Had the Queen of Sheba lived in the flat across the air shaft, Della would have let her hair hang out the window someday to dry, just to depreciate Her Majesty's jewels and gifts. Had King Solomon been the janitor, with all his treasures piled up in the basement, Jim would have pulled out his watch every time he passed, just to see him pluck at his beard with envy.
In this passage of the exposition of "The Gift of the Magi," O. Henry alerts the reader to the pride and wealth of the Dillinghams. That their possessions are superior to those of the Biblical allusions also gives them a magnitude beyond the ordinary. Yet, as beautiful and valuable as these two possessions are, Jim and Della value their love for each other far more and are, thus, willing--even happy--to sacrifice for the other these valuables in which they take personal pride.

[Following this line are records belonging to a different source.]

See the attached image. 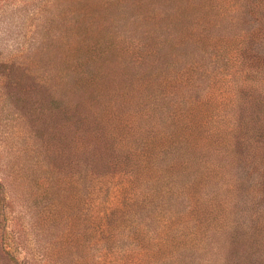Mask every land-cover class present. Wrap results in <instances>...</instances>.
Segmentation results:
<instances>
[{
    "label": "rangeland",
    "instance_id": "rangeland-1",
    "mask_svg": "<svg viewBox=\"0 0 264 264\" xmlns=\"http://www.w3.org/2000/svg\"><path fill=\"white\" fill-rule=\"evenodd\" d=\"M255 19L264 0H0V264H261L259 235L219 232L264 223L226 156L237 122L264 145L260 59L237 84Z\"/></svg>",
    "mask_w": 264,
    "mask_h": 264
},
{
    "label": "trees",
    "instance_id": "trees-1",
    "mask_svg": "<svg viewBox=\"0 0 264 264\" xmlns=\"http://www.w3.org/2000/svg\"><path fill=\"white\" fill-rule=\"evenodd\" d=\"M250 9H248L249 11ZM247 12V10H246ZM247 14H245L244 12H242L241 14V19L240 21L244 22V20L246 19ZM257 20V21H255ZM254 20V24H253V28L249 30V27L246 26L245 31H243V38L239 44L240 47V52H239V64H240V79L237 82L238 86L240 87V92L244 91L245 89H247V87L254 85L255 83L250 80L249 78H251V76H249V78L244 77V74H250L251 73V69L252 66L254 65V61L255 60H259L262 63V66L264 67V56H260L258 57V55L256 54V52H260V46L264 45V26L262 29V25L263 23L260 22V20L255 19ZM256 22V23H255ZM258 27H257V25ZM254 25H256V27H254ZM247 29V30H246ZM262 36V38H261ZM263 44H262V42ZM255 51L254 53L250 54L249 53L251 51ZM258 50V51H256ZM249 56V57H248ZM252 74V73H251ZM252 79V78H251ZM239 87L237 88L239 90ZM238 100H239V93H238ZM242 99H240L241 102ZM245 103V100L241 102V104ZM240 108V106H239ZM235 115V113H234ZM239 123L241 125V127L243 126L241 122H237L236 126V132L234 137L230 140L233 148H234V155L230 156V154L233 152L232 150H230L228 153H226L227 158L230 157V161L227 160L228 164L232 163V169H234V163H235V167H237L236 169V173H235V179L234 181L230 182V186L229 189L231 191V195H230V199L232 198V195L236 192H238L237 196L239 198V196L241 194H243V188L245 186V184H247L249 182L250 176L252 175H256L258 178V182L260 184H258V188L259 190H264V145H260L258 142L254 141L253 139H251L249 136L246 135V133L243 131V133L240 131V126ZM226 142H229V139L226 138L225 140ZM249 156H251V158H249ZM230 172V176H232L231 178H233V172ZM240 192V193H239ZM236 196V197H237ZM236 200H240L239 199ZM235 200V199H234ZM244 201H238V204L243 203ZM237 204V202H235ZM235 209V208H234ZM233 209V211H234ZM231 213V210H230ZM239 223V222H238ZM247 227H244V225H236V228H234L233 226L230 227V229L226 230V233L221 230L219 232L220 233V238H222V243H226L230 246V237L232 232L235 231V229H239V228H243L246 230V232L248 231H252L251 234L253 235H259L262 239H264V235H262V233L264 232V223L261 224V220L258 223H254V225L252 224V229L248 228L249 225L245 224ZM234 228V230L232 229ZM220 253L218 252V255ZM226 258V253L224 255V258ZM260 263L264 264V258L260 259Z\"/></svg>",
    "mask_w": 264,
    "mask_h": 264
}]
</instances>
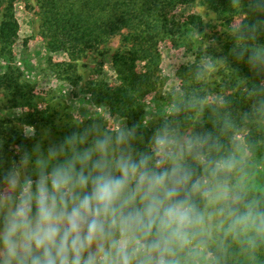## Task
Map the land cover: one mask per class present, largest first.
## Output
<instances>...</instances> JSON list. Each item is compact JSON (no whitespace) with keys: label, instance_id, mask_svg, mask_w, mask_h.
I'll list each match as a JSON object with an SVG mask.
<instances>
[{"label":"clouds","instance_id":"obj_1","mask_svg":"<svg viewBox=\"0 0 264 264\" xmlns=\"http://www.w3.org/2000/svg\"><path fill=\"white\" fill-rule=\"evenodd\" d=\"M231 7L264 14V0ZM228 32L260 77L243 85L250 109L233 114L211 86L223 60L205 54L147 142L144 119L76 114L61 142L18 149L0 172V264H264V139L246 127L264 133V20Z\"/></svg>","mask_w":264,"mask_h":264},{"label":"trees","instance_id":"obj_2","mask_svg":"<svg viewBox=\"0 0 264 264\" xmlns=\"http://www.w3.org/2000/svg\"><path fill=\"white\" fill-rule=\"evenodd\" d=\"M18 1L0 0L1 57H12L19 39V23L15 12ZM195 2L196 0H43L42 33L49 47L54 51H67L71 62L77 61L79 56L108 42L114 36L122 35L125 49L117 52L113 58L116 78L112 82L93 81L92 91L96 102L106 104L111 115L128 118L131 127L137 124L135 120L145 112L146 99L151 95L155 96L163 82V77L159 74L162 61L160 44L170 41L176 48L183 46L191 50L195 44L193 31L206 34L207 24L201 14L192 12L184 18L177 14L179 7L193 6ZM207 4L216 13L218 20L223 21L221 25L224 27H234L245 19L246 14L249 22L264 20V14L250 13L247 8L240 11L232 9L231 0H207ZM220 40V51H211L215 58L229 65L230 79H216L212 87L215 92L222 93L231 101V109L235 115L250 109V102L243 94L244 83H258L260 77L254 76L246 59L238 61L232 54L238 43L234 37L231 40L224 37ZM257 43L264 44V33L259 35ZM206 48L204 47V51ZM202 53L201 51V55ZM195 66L180 65L178 68L181 91L191 92L198 87L193 79ZM0 86L11 93L18 107L28 109L27 120L38 131L41 126L37 124L39 120L46 118L52 111L46 105H37V98L32 97L31 84L20 81L18 73L10 69L0 73ZM53 127L59 142L77 130L72 125ZM246 127L250 129L253 140L264 139V133L257 131L254 125ZM205 128L211 130L212 125L208 123ZM142 131L147 142L153 130L146 127ZM24 140L17 132L10 134L8 129L0 125V172L7 170L12 161L16 160L15 148L23 147ZM256 155H261L264 159V147Z\"/></svg>","mask_w":264,"mask_h":264},{"label":"rangeland","instance_id":"obj_3","mask_svg":"<svg viewBox=\"0 0 264 264\" xmlns=\"http://www.w3.org/2000/svg\"><path fill=\"white\" fill-rule=\"evenodd\" d=\"M42 2L43 0H19L15 4L19 39L12 57L0 56V73L8 72L10 69L15 70L20 81L24 80L31 84L32 97L37 98V105L39 107L46 105L52 111L50 115H46V118L39 120L37 124L41 126L37 131V128L33 127L34 124L27 120L28 109L18 107L11 93L0 86V125L8 129L10 134L15 131L25 139L22 143L23 147L15 148L16 161L20 156L18 149L30 152L33 145L40 142L46 150L54 140L59 143L53 125H60L61 128L67 125L75 127L76 114L81 117L103 116L105 119H109L108 115H110L112 118L124 120L127 126L131 125L128 118L111 115L106 104L96 102L92 91L93 81L112 82L116 78L113 58L117 52L125 49L122 35L114 36L108 42L79 56L77 61L71 62L68 52L52 50L42 33ZM192 12L203 16L207 24L206 34L193 31L192 37L195 44L191 50L183 46L176 48L170 41L160 44L162 61L159 74L163 77V82L155 96L151 95L146 99L145 112L135 120L137 123L142 122L143 119L146 120L149 124L148 128L152 130H154L152 121L156 119L157 114H162L170 107L182 90L178 75L180 65L194 64L195 66L205 54L214 57L211 50L220 51V39L224 37L231 40L233 37L228 32L229 27L221 25L223 21L218 20L216 13L207 4V0H196L193 6L186 5L177 9L180 18ZM204 47H207L205 51ZM71 63H73L72 66H69L68 64ZM229 72V65L223 62L219 66L218 73L213 76L211 86L216 79L229 80ZM90 122L92 121L88 119L84 121L85 124ZM30 129L34 130L35 135L26 137L25 133ZM257 159L259 161L263 159V156L259 155ZM259 177L260 182L264 183L263 171L259 173Z\"/></svg>","mask_w":264,"mask_h":264}]
</instances>
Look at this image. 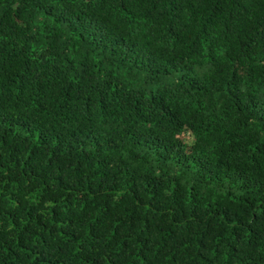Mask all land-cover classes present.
<instances>
[{
    "label": "trees",
    "instance_id": "trees-1",
    "mask_svg": "<svg viewBox=\"0 0 264 264\" xmlns=\"http://www.w3.org/2000/svg\"><path fill=\"white\" fill-rule=\"evenodd\" d=\"M0 264H264V0H0Z\"/></svg>",
    "mask_w": 264,
    "mask_h": 264
}]
</instances>
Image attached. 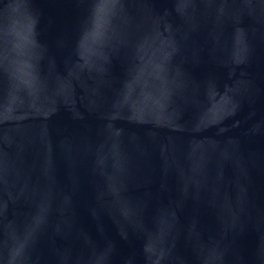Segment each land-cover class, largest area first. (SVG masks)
I'll list each match as a JSON object with an SVG mask.
<instances>
[{
	"label": "water",
	"instance_id": "obj_1",
	"mask_svg": "<svg viewBox=\"0 0 264 264\" xmlns=\"http://www.w3.org/2000/svg\"><path fill=\"white\" fill-rule=\"evenodd\" d=\"M0 264H264V0H0Z\"/></svg>",
	"mask_w": 264,
	"mask_h": 264
}]
</instances>
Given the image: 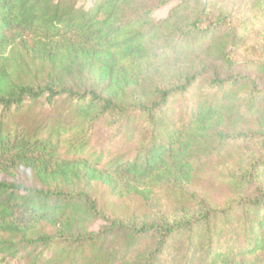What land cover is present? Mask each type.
Wrapping results in <instances>:
<instances>
[{"label":"trees","instance_id":"1","mask_svg":"<svg viewBox=\"0 0 264 264\" xmlns=\"http://www.w3.org/2000/svg\"><path fill=\"white\" fill-rule=\"evenodd\" d=\"M245 27L214 0H0V264H264Z\"/></svg>","mask_w":264,"mask_h":264},{"label":"rangeland","instance_id":"2","mask_svg":"<svg viewBox=\"0 0 264 264\" xmlns=\"http://www.w3.org/2000/svg\"><path fill=\"white\" fill-rule=\"evenodd\" d=\"M217 1L220 6H223L226 10L232 12V14L236 15L239 19V22L245 25L246 27L242 29L244 43L241 47V55L245 60H250L251 58H264V12L256 11L252 12L247 7L251 6L253 0H214ZM79 5H83L84 7H88L90 5V0H77ZM173 5H168L163 9H160L152 14V17L155 20L164 19ZM237 24V23H236ZM246 30V32H245ZM18 179L23 183H28L27 175H19ZM139 189H145L146 187L142 186V184H138ZM146 185V184H145ZM148 186V185H146ZM118 199L108 195L104 198L107 206L112 208L114 204H118ZM125 207L127 209H132L134 206H138V203L135 201H131L129 199L125 200ZM170 203V201H169ZM125 210V209H124ZM101 226V223L97 222L93 226L90 227L91 230H97Z\"/></svg>","mask_w":264,"mask_h":264}]
</instances>
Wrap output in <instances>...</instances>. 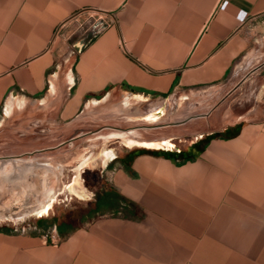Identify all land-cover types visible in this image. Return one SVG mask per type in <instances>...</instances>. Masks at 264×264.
I'll use <instances>...</instances> for the list:
<instances>
[{"label": "crops", "instance_id": "obj_1", "mask_svg": "<svg viewBox=\"0 0 264 264\" xmlns=\"http://www.w3.org/2000/svg\"><path fill=\"white\" fill-rule=\"evenodd\" d=\"M80 9L110 22L73 37ZM0 113L26 154L84 115L165 145L117 137L113 208L0 231V264H264V0H0Z\"/></svg>", "mask_w": 264, "mask_h": 264}, {"label": "rangeland", "instance_id": "obj_2", "mask_svg": "<svg viewBox=\"0 0 264 264\" xmlns=\"http://www.w3.org/2000/svg\"><path fill=\"white\" fill-rule=\"evenodd\" d=\"M91 22L92 18L83 20V27L86 29ZM78 26L79 24L70 30L73 37L85 33L84 29ZM1 116L2 113L0 118ZM77 122L73 130L65 133L62 132L64 129H59V133L63 137L83 136L59 144L57 150L48 149L37 155L19 152L21 149L11 143L13 137L20 134L19 130H23L17 127V123L6 122L0 126V161L12 163L14 168H22L27 162L32 163L31 168L21 174L16 182H11L10 186L7 182L4 184L0 176V228H4L3 231L43 233L53 228L69 211L76 215L78 220H82L86 215L97 216L115 204L111 202L107 205L106 201L99 200L103 194L101 181L106 176L107 169L114 163V160H109L103 164L100 152L102 149H109L120 153L126 149L115 137L116 134L125 135V124L109 118L91 120L85 115L78 117L75 120V123ZM130 137L133 136L126 138ZM121 142L131 146L125 143L124 137ZM8 171H11L10 167L4 172ZM50 182L53 184L51 187ZM40 196L43 204L38 208ZM93 200L99 202L91 203ZM46 213L48 215L42 217L43 220L37 221L38 215ZM35 227L38 228L37 231Z\"/></svg>", "mask_w": 264, "mask_h": 264}, {"label": "bare ground", "instance_id": "obj_3", "mask_svg": "<svg viewBox=\"0 0 264 264\" xmlns=\"http://www.w3.org/2000/svg\"><path fill=\"white\" fill-rule=\"evenodd\" d=\"M13 106H16L18 105V103L14 102L12 103ZM125 106L127 107L128 106V102H125ZM121 109V107H120ZM15 109L13 110H9V106L7 107V109H5V113L7 114H16L17 111L14 112ZM125 132V135H121V134H116L115 137H124L125 138V143L128 144V145H134V144H141V143H144V144H148L150 145L149 147H152V146H156V147H160V146H165L162 141L156 139V140H152V141H145L143 139H138V138H135V137H130V138H126L129 135L128 131H124ZM143 144V145H144ZM104 148V147H103ZM114 155V152H112L111 150L109 149H102V151L100 152V157H101V161L102 163H106L107 161H109ZM6 159V158H5ZM8 159H13V158H8ZM32 166V163L30 162H27V164H25L24 167L21 168H18V166L16 168H14V166L12 165V163H3L2 161H0V176H1V180L3 181L4 184H6L7 182V185L10 186V183L11 182H16L18 179H20L19 177L21 176V174H23L25 171H28ZM11 168V171L13 170V172L11 171H8V172H4L5 169L7 168ZM47 169V168H46ZM53 181V179H52ZM52 182H50V185L49 187H51L53 184H51ZM39 200H41V202L38 204V208H40V204H43L42 202V196H40ZM43 206V205H42Z\"/></svg>", "mask_w": 264, "mask_h": 264}, {"label": "built area", "instance_id": "obj_4", "mask_svg": "<svg viewBox=\"0 0 264 264\" xmlns=\"http://www.w3.org/2000/svg\"><path fill=\"white\" fill-rule=\"evenodd\" d=\"M89 18L93 19V22L90 23L86 29L83 27V20ZM75 25L84 29V32L88 30H92L93 28H102L108 25L110 22L109 17L101 13L100 11H96L95 9H80L77 13H75L70 19ZM83 31V30H82ZM76 34V33H75ZM82 34V33H81Z\"/></svg>", "mask_w": 264, "mask_h": 264}, {"label": "trees", "instance_id": "obj_5", "mask_svg": "<svg viewBox=\"0 0 264 264\" xmlns=\"http://www.w3.org/2000/svg\"><path fill=\"white\" fill-rule=\"evenodd\" d=\"M138 153H157V151H150V150H146V149H140ZM162 154H167V155H171V156H176V157H185L187 155L184 154L183 151L181 152H171V151H161Z\"/></svg>", "mask_w": 264, "mask_h": 264}, {"label": "water", "instance_id": "obj_6", "mask_svg": "<svg viewBox=\"0 0 264 264\" xmlns=\"http://www.w3.org/2000/svg\"><path fill=\"white\" fill-rule=\"evenodd\" d=\"M10 99H11V97H10ZM12 99H14V97H13ZM5 109H7V106H5ZM90 109H91V104H88V105L85 107V109H84V113L87 112V111L90 110ZM4 112H5V110H4ZM15 116H16V114L13 115L12 113H11V114L4 113V117H5V119H8V120L13 119Z\"/></svg>", "mask_w": 264, "mask_h": 264}, {"label": "flooded vegetation", "instance_id": "obj_7", "mask_svg": "<svg viewBox=\"0 0 264 264\" xmlns=\"http://www.w3.org/2000/svg\"><path fill=\"white\" fill-rule=\"evenodd\" d=\"M47 215H48L47 213L44 214V215H38V220H37V221H41V220H43L42 217H45V216H47ZM3 229H4V228H0V231H3ZM37 229H38V228L35 227V230H36V231H37Z\"/></svg>", "mask_w": 264, "mask_h": 264}]
</instances>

In a final Biblical allusion, O. Henry makes another comparison: that of Jim and Della to the Magi, who were wise. But, O. Henry declares,
Of all who give and receive gifts, such as they are wisest. Everywhere they are wisest. They are the Magi.
Jim and Della purchase gifts to accompany and exhibit the most valued possession each owns. "Foolishly," as O. Henry writes, they ironically lose their own valued possession in the process of procuring their gifts. Still, they are "wise" because JIm and Della realize that love is both the greatest gift and the most valuable gift. For this reason they are the "wisest."